April 06, 2011
Colombian president Juan Manuel Santos chaired a UN Security Council meeting today, reportedly attended by representatives of 14 countries (including the foreign ministers of MINUSTAH members Argentina and Chile) and UN Special Envoy to Haiti Bill Clinton, that focused on Haiti. According to Colombia Reports, Santos said:
“Think of what we could achieve if instead of having a high percentage of military personnel, the mission had more civilian personnel and more engineers to assist the removal of debris, a task which is starting to show significant progress thanks to the efforts of the Haitian authorities,” the president said.
And
“If we have a United Nations operation in Haiti, why don’t we use it to serve their immediate needs and begin to cement its transition towards development?” Santos continued.
“Today, the proliferation of organizations operating on this island without any coordination between themselves or the Haitian authorities, undermines any effort to strengthen the institutions of the country and they affect the ability to undertake long-term initiatives which means that their efforts do not lead to anything concrete.”
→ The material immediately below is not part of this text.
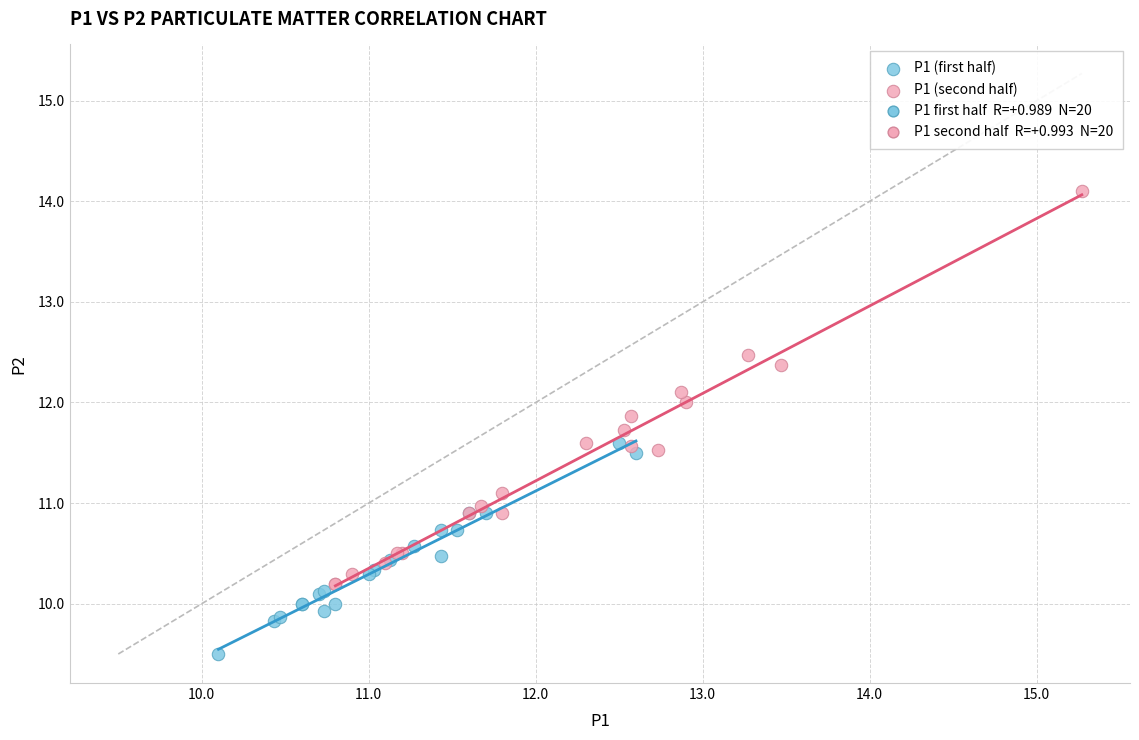

Which series reaches the maximum Y coordinate?

P1 (second half)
“It does not help Haiti if the international community does not take into account the vision of the Haitians about their own problems. For this reason if the Haitian people accept the renewed support of the international community, we propose that it be based on a foundation that guarantees the effectiveness of our joint action,” Santos added.
Colombia Reports reported that Santos “referred to the specific issues of housing, health, infrastructure, agriculture, education. road construction, water infrastructure and the strengthening of security institutions in Haiti as being the most pressing concerns.”
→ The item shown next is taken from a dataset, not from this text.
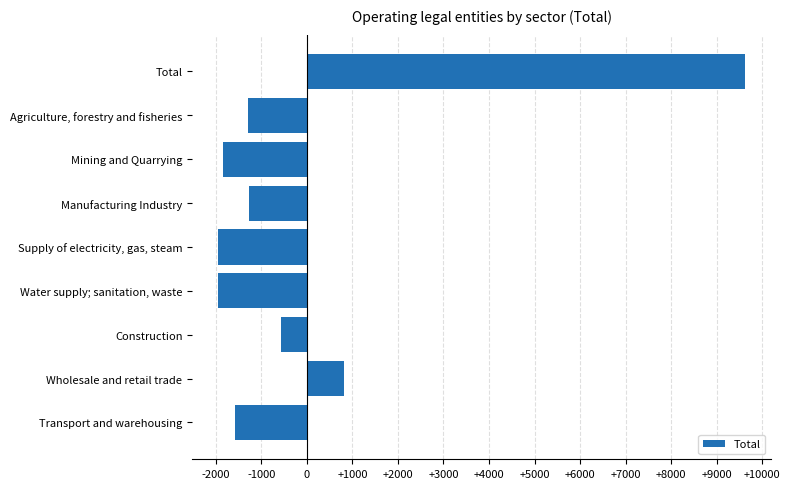

Between Manufacturing Industry and Water supply; sanitation, waste, which is larger?

Manufacturing Industry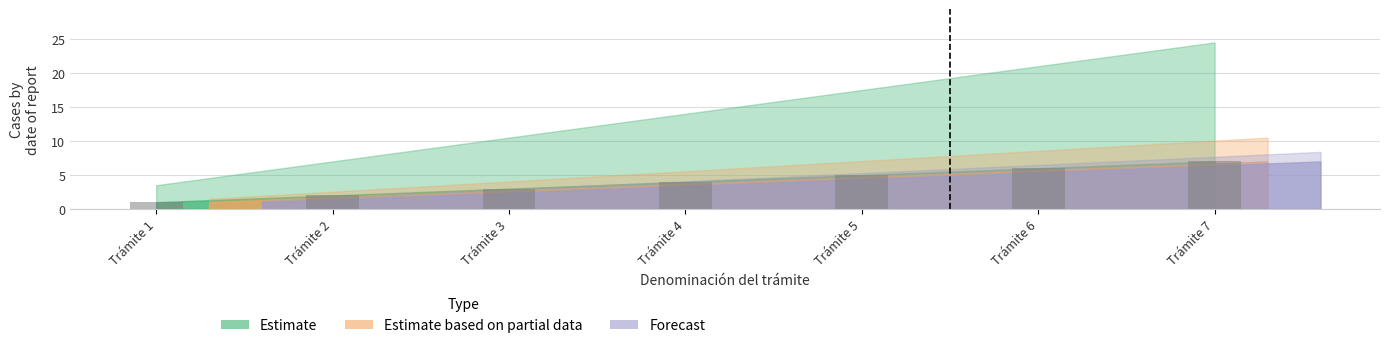

Which has a higher value, Trámite 1 or Trámite 7?

Trámite 7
Santos’ remarks were echoed by Haitian President René Préval, who, according to the AP
told the council Wednesday that in 2006 he emphasized the need for U.N. tanks and soldiers to give way to bulldozers, engineers, more police instructors and judicial experts. But he said unfortunately he was not heard.
Preval urged the council to consider the effectiveness of its interventions that have led to a nearly 11-year military presence in Haiti, “a country that has no war.”
Santos and Preval’s comments on MINUSTAH’s priorities follow signs of increasing support in Latin America for the mission’s closure, and the news that the Defense Council of South America (CDS), under the Union of South American Nations (UNASUR), has decided to form a commission to decide MINUSTAH’s future, with the goal of formulating a resolution to be submitted to the UN by mid-June.
Presumptive president-elect Michel Martelly has spoken in favor of seeing the UN mission replaced by a reconstituted Haitian army, despite the army’s historic record of grave human rights abuses.
Clinton, meanwhile, was much more upbeat in his remarks at today’s meeting, praising the recent elections as a “cause of celebration,” saying that “Haiti is a small miracle of human nature,” and praising “Preval for helping the ‘remarkable’ progress since the magnitude-8 earthquake killed more than 230,000 people and left more than 1 million people homeless,” according to Deutsche Presse-Agentur.
DPA noted that
The international community in March 2010 pledged about 5 billion dollars for short-term reconstruction goals in Haiti. Clinton said 37 per cent of that amount had been disbursed. An interim commission for the reconstruction of Haiti has been handling financial matters.
The Interim Haiti Recovery Commission, which Clinton co-chairs, has been criticized by numerous Haitian and foreign NGO’s, grassroots groups, and others, for, among other things, “not engag[ing] meaningfully with Haitian stakeholders to ensure their participation in decision-making on housing policy,” and its slow progress on reconstruction. In December, Haitian members of the Commission openly protested what they described as their marginalization and lack of a “functional relationship” “between the Executive Secretary and the Haitian side of the council.”